Privacy Tips

Data Collection Red Flags: What to Look for in Privacy Policies

October 21, 2022
6 min

How often do you really read through privacy policies? Maybe you click on “accept” just to get to the next screen, or you have a difficult time even finding it on a site. Unfortunately, blindly accepting privacy policies can be a major contributor to data collection and sales.

According to the Pew Research Center, 97% of Americans have agreed to the terms and conditions of a privacy policy, with more than a quarter claiming that they are prompted to accept at least one privacy policy a day. Only one in five people actually read through most or all of these privacy policies, meaning that the vast majority of people in the US aren’t completely aware of what they’re signing.

In short, a company could get away with openly selling your data for profit four out of five times. And that’s a pretty serious problem. In this case, knowledge is definitely power, and you should spend an extra five minutes skimming before agreeing to any policy.
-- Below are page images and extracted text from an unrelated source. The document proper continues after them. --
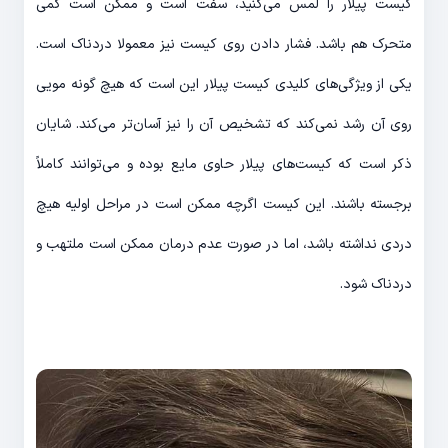
کیست پیلار را لمس می‌کنید، سفت است و ممکن است کمی
متحرک هم باشد. فشار دادن روی کیست نیز معمولا دردناک است.
یکی از ویژگی‌های کلیدی کیست پیلار این است که هیچ گونه مویی
روی آن رشد نمی‌کند که تشخیص آن را نیز آسان‌تر می‌کند. شایان
ذکر است که کیست‌های پیلار حاوی مایع بوده و می‌توانند کاملاً
برجسته باشند. این کیست اگرچه ممکن است در مراحل اولیه هیچ
دردی نداشته باشد، اما در صورت عدم درمان ممکن است ملتهب و
دردناک شود.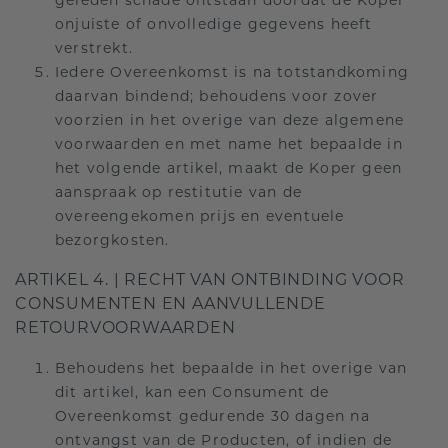
geleden schade ontstaan doordat de Koper
onjuiste of onvolledige gegevens heeft
verstrekt.
Iedere Overeenkomst is na totstandkoming
daarvan bindend; behoudens voor zover
voorzien in het overige van deze algemene
voorwaarden en met name het bepaalde in
het volgende artikel, maakt de Koper geen
aanspraak op restitutie van de
overeengekomen prijs en eventuele
bezorgkosten.
ARTIKEL 4. | RECHT VAN ONTBINDING VOOR
CONSUMENTEN EN AANVULLENDE
RETOURVOORWAARDEN
Behoudens het bepaalde in het overige van
dit artikel, kan een Consument de
Overeenkomst gedurende 30 dagen na
ontvangst van de Producten, of indien de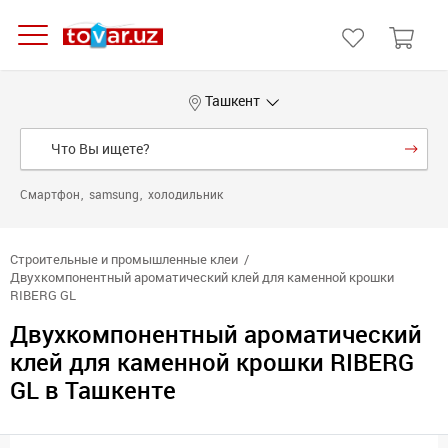
Ташкент
Смартфон
samsung
холодильник
Строительные и промышленные клеи
Двухкомпонентный ароматический клей для каменной крошки
RIBERG GL
Двухкомпонентный ароматический
клей для каменной крошки RIBERG
GL в Ташкенте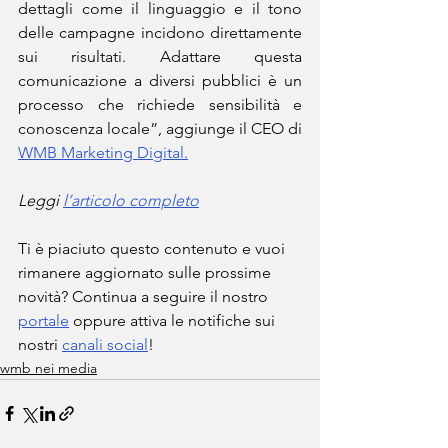
dettagli come il linguaggio e il tono 
delle campagne incidono direttamente 
sui risultati. Adattare questa 
comunicazione a diversi pubblici è un 
processo che richiede sensibilità e 
conoscenza locale”, aggiunge il CEO di 
WMB Marketing Digital.
Leggi 
l’articolo completo
Ti è piaciuto questo contenuto e vuoi 
rimanere aggiornato sulle prossime 
novità? Continua a seguire il nostro 
portale
 oppure attiva le notifiche sui 
nostri 
canali social
!
wmb nei media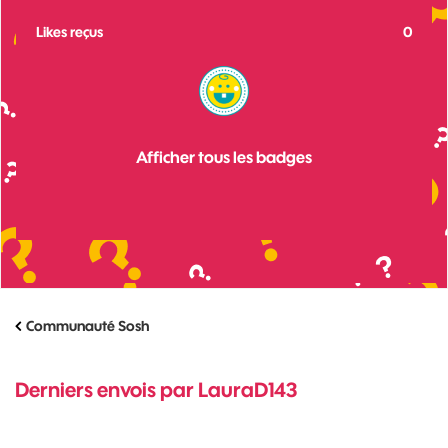
Likes reçus
0
Afficher tous les badges
Communauté Sosh
Derniers envois par LauraD143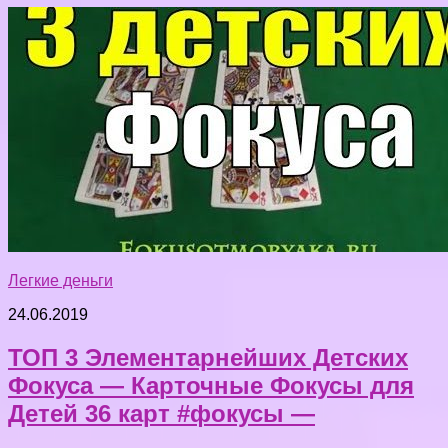
Легкие деньги
24.06.2019
ТОП 3 Элементарнейших Детских
Фокуса — Карточные Фокусы для
Детей 36 карт #фокусы —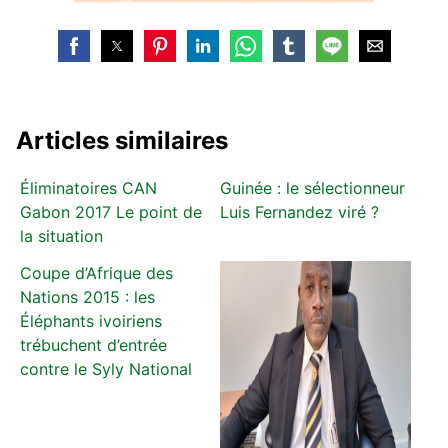
Articles similaires
Éliminatoires CAN
Guinée : le sélectionneur
Gabon 2017 Le point de
Luis Fernandez viré ?
la situation
Coupe d’Afrique des
Nations 2015 : les
Éléphants ivoiriens
trébuchent d’entrée
contre le Syly National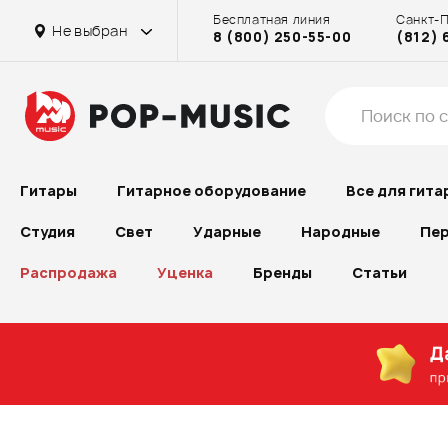
Бесплатная линия
Санкт-
Не выбран
8 (800) 250-55-00
(812) 
Гитары
Гитарное оборудование
Все для гита
Студия
Свет
Ударные
Народные
Пер
Распродажа
Уценка
Бренды
Статьи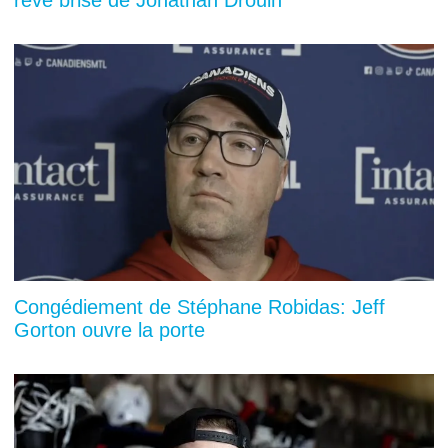
Congédiement de Stéphane Robidas: Jeff
Gorton ouvre la porte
Keep reading to learn what to look for…

The Privacy Policy is Buried

The number one rule of selling your data for profit is that we don’t talk about selling your data for profit.

If you can’t locate the privacy policy within just a few seconds on a website, they may be intentionally making it difficult to find. It becomes an even bigger issue if you have to click through several pages to find the policy, or if it’s sporting an alternative (hard to understand) title.

When this happens, make sure you carefully read the entire policy to protect yourself against shady data practices.

Legalese Makes it Difficult to Understand

A privacy policy that reads like it was written in a completely different language is a privacy policy that you weren’t meant to understand.

Some companies hide unethical data practices behind walls of legalese, making information difficult to translate or access for those of us without law degrees. Using language to mask unsafe or revenue driven data collection, storage, and sharing practices is a common occurrence, and something that you should consider a glaring red flag.

Tread carefully and take your time to understand your rights in these situations.

Frequent Mentions of “Third Parties”

Some companies contract with third parties to test their security, take payments, handle certain company functions, and to support their workflows. While this isn’t a red flag in itself, it is important that you pay close attention to the language used to describe relationships with these third parties.

It’s easy for a company to tout the fact that it doesn’t sell or store your data when they are openly sharing it with less ethical third party vendors who are selling data and giving them a portion of the profits. In the privacy policy, any mentions of third parties or contractors should be qualified with details on what and how data is shared. The more info, the more transparent the company is attempting to be.

Problematic Terms

Using the “command+F” feature for Mac, and “ctrl+F” for Windows allows you to quickly search through a privacy policy for tell-tale problematic terms. Look up words like, “sell,” “data collection,” “third parties,” “advertising,” and “marketing.”

In addition to the obvious terms, it can help to get creative. Instead of saying, “we use your data to spam you with non stop targeted ads,” a company may say, “we use your data to personalize or customize your online experience.”

No matter how it’s worded, this means that they are likely using tracking pixels or tracking snippets to gather data on your personal online activity. Yeah, ads may be more targeted, but without gaining consumer consent, this is still a violation of your privacy.

Vague Data Information

Every privacy policy should have multiple sections describing how data is collected and used in great detail. This keeps companies compliant with industry regulations while providing the consumer (you) with a complete overview of their data’s journey.

Short, vague, or missing information around data is a “full stop” issue. When in doubt, don’t accept terms and conditions of a privacy policy until you’re satisfied that you have all of the information being provided around data.

Don’t be afraid to contact the company and ask for clarification when necessary.

No Info on How to Remove Your Data

You may not know this, but you have the absolute right to request that a company destroy or not use your data in certain ways. It’s your data, and you shouldn’t have to fight to have control over how it’s stored and used.

Every good privacy policy will have sections covering your rights to your data and providing direct instructions on how to take control of it. The easier the process, the more privacy conscious the company in many instances.

Do not sign off on terms and conditions without getting details on this information. Period.